→ Aufgaben
a: Schreiben Sie aus dem Textauszug zu den deutschen Exporten den Abschnitt ab, der mit „Wirtschaftsexperten bleiben skeptisch“ beginnt und bis einschließlich „DIHK-Außenwirtschaftschef Volker Treier.“ reicht.
b: Führen Sie den Textauszug zu den deutschen Exporten im Anschluss an seinen letzten Satz weiter.

++++ Textauszug

Positives Zeichen im Handel Deutsche Exporte legen unerwartet zu
Überraschend sind die Exporte aus Deutschland im August gestiegen. Die Ausfuhren legten im Vergleich zum Juli um 1,3 Prozent zu. Dennoch warnen Experten weiterhin vor einer Rezession.
Deutsche Unternehmen haben im August überraschend mehr Waren ins Ausland exportiert. Die Ausfuhren stiegen saison- und kalenderbereinigt im Vergleich zum Juli um 1,3 Prozent auf 131,9 Milliarden Euro, wie das Statistische Bundesamt heute mitteilte. Analysten hatten einen Dämpfer für die deutsche Exportwirtschaft und im Schnitt einen Rückgang um 1,0 Prozent erwartet.
Wirtschaftsexperten bleiben skeptisch
Bereits im Juli waren die Exporte um 1,7 Prozent gestiegen. Damit verhält sich der Exportmarkt gegenläufig zur restlichen deutschen Wirtschaft, die die Konjunkturflaute deutlich zu spüren bekommt. Insbesondere sticht ins Auge, dass 5,5 Prozent mehr Waren in die USA geliefert wurden als im Juli. In die EU-Länder und nach China wurden die Exporte ebenfalls erhöht.
Die Deutsche Industrie- und Handelskammer (DIHK) sieht in den Ausfuhr-Zahlen einen Hoffnungsschimmer, aber keinen Grund zur Entwarnung. Die Exportwirtschaft stehe weiterhin unter Druck. "Hohe Kosten, beispielsweise für Energie, Steuern oder Personal, aber auch die überbordende Bürokratie nagen an der Wettbewerbsfähigkeit der deutschen Industrie", sagte DIHK-Außenwirtschaftschef Volker Treier.

++++++++
++++ Dateneinträge

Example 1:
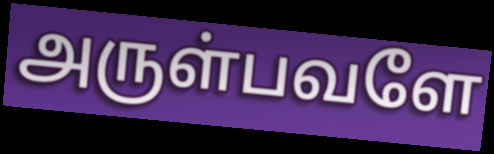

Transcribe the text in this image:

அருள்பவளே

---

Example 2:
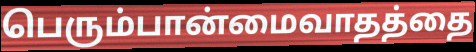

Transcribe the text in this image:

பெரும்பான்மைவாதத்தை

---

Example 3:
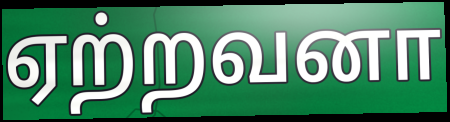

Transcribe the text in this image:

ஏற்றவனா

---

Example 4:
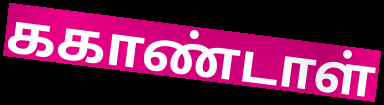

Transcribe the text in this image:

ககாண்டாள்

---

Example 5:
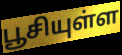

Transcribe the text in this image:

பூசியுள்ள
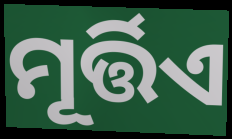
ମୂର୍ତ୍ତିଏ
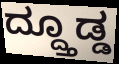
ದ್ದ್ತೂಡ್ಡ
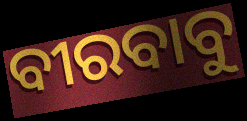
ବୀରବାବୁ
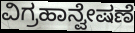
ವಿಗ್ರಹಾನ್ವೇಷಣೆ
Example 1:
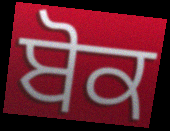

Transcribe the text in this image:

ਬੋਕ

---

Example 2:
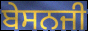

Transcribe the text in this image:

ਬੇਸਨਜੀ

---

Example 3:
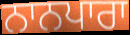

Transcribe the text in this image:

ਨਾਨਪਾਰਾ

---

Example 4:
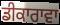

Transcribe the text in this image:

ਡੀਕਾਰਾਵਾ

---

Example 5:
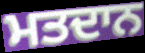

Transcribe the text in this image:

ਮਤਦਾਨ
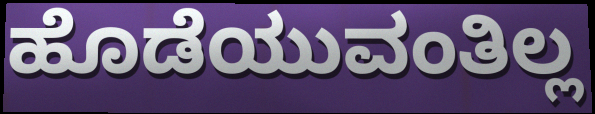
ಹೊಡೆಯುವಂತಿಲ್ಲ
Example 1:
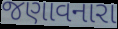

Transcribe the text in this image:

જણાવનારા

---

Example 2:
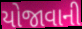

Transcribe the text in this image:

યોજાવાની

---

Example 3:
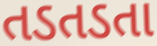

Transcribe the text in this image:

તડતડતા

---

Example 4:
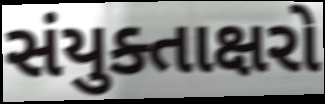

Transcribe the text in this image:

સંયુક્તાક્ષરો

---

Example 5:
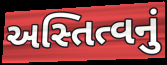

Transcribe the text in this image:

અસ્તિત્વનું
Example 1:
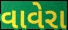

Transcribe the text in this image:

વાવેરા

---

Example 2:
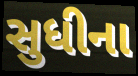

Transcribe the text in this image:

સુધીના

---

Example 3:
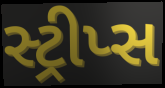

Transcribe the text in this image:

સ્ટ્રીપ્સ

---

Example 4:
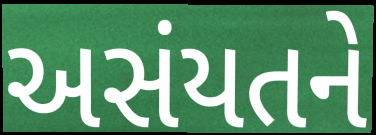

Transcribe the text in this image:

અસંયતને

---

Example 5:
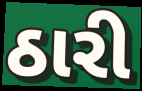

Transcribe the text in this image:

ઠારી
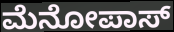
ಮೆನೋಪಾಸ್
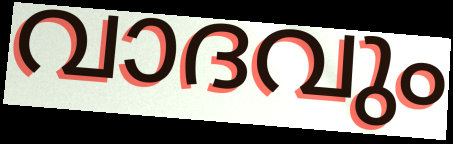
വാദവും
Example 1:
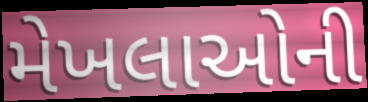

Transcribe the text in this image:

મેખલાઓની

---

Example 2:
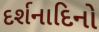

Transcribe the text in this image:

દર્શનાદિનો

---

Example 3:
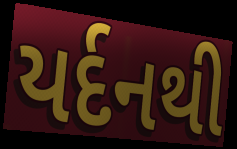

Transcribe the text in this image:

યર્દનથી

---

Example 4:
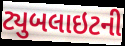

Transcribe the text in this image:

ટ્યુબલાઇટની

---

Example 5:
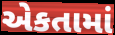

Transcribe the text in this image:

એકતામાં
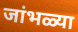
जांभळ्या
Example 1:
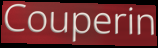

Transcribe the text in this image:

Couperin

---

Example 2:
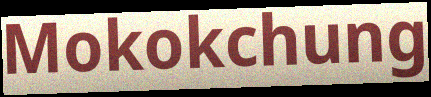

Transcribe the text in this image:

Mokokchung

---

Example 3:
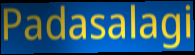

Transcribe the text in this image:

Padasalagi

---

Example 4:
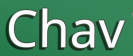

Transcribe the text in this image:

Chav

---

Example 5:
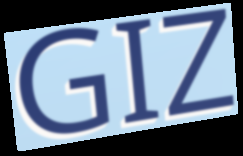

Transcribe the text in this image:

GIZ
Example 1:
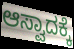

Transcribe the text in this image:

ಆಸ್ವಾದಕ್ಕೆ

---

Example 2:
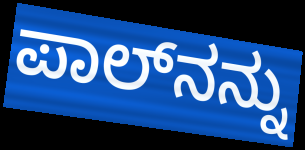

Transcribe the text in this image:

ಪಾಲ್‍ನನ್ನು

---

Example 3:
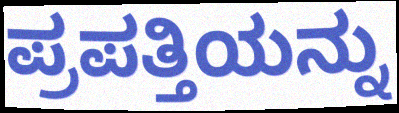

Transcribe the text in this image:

++++++++

→ Lösungen
a:
Wirtschaftsexperten bleiben skeptisch
Bereits im Juli waren die Exporte um 1,7 Prozent gestiegen. Damit verhält sich der Exportmarkt gegenläufig zur restlichen deutschen Wirtschaft, die die Konjunkturflaute deutlich zu spüren bekommt. Insbesondere sticht ins Auge, dass 5,5 Prozent mehr Waren in die USA geliefert wurden als im Juli. In die EU-Länder und nach China wurden die Exporte ebenfalls erhöht.
Die Deutsche Industrie- und Handelskammer (DIHK) sieht in den Ausfuhr-Zahlen einen Hoffnungsschimmer, aber keinen Grund zur Entwarnung. Die Exportwirtschaft stehe weiterhin unter Druck. "Hohe Kosten, beispielsweise für Energie, Steuern oder Personal, aber auch die überbordende Bürokratie nagen an der Wettbewerbsfähigkeit der deutschen Industrie", sagte DIHK-Außenwirtschaftschef Volker Treier.

b:
Die Exporte Deutschlands seien geografisch in der Breite gestiegen, erläuterte Chefökonom Cyrus de la Rubia von der Hamburg Commercial Bank. Die starke Zunahme der Ausfuhren in die USA unterstreiche, dass es den Vereinigten Staaten konjunkturell deutlich besser gehe als Deutschland. Gleichzeitig sei festzustellen, dass die Auftragseingänge gemäß dem Einkaufsmanagerindex in den vergangenen Monaten beschleunigt gefallen seien: "Wir bleiben daher skeptisch, ob die Exporte nunmehr nachhaltig an Fahrt gewinnen."
Rückgang an Bestellungen könnte Rezession begünstigen
Die deutschen Exporte schlagen sich aus Expertensicht insgesamt in diesem Jahr allerdings besser als erwartet. Immerhin lagen die Ausfuhren in den ersten acht Monaten des Jahres fünf Mal im Plus: "Der noch immer hohe Auftragsbestand hilft der deutschen Exportwirtschaft. Die Industrie zehrt also von der Vergangenheit", analysierte Chefökonom Thomas Gitzel von der Liechtensteiner VP Bank.
Zuletzt hat der kriselnde Sektor allerdings spürbar an Neugeschäft eingebüßt. Nach zwei Anstiegen in Folge sanken die Bestellungen im August um 5,8 Prozent im Vergleich zum Vormonat und damit so stark wie seit Januar nicht mehr.
In dieses eher düstere Bild passt, dass sich das Geschäftsklima in der Chemie-Industrie im September eingetrübt hat. Laut dem Münchner ifo Institut fiel der Index auf minus 13,6 Punkte, nach minus 6,1 Punkten im August. Dabei fielen die Urteile zur aktuellen Geschäftslage deutlich auf minus 9,3 Punkte nach plus 0,3 Punkten im August. Die Geschäftserwartungen sackten sogar auf minus 17,8 Punkte ab. "In der deutschen Chemie-Industrie ist die Stimmung nicht gut", so das Fazit von ifo-Branchenexpertin Anna Wolf.
Konjunkturprognose für 2024 abgeschwächt
Die Zeichen in der deutschen Wirtschaft deuten laut Bundesbankchef Joachim Nagel auf eine Rezession hin. Das zweite Halbjahr scheine konjunkturell deutlich schwächer auszufallen, als noch vor einem halben Jahr gedacht. Das Wirtschaftsministerium in Berlin bestätigte bereits, dass die Bundesregierung die Konjunkturprognose für 2024 am Nachmittag nach unten korrigieren wird und darin mit einem zweiten Rezessionsjahr in Folge rechnet.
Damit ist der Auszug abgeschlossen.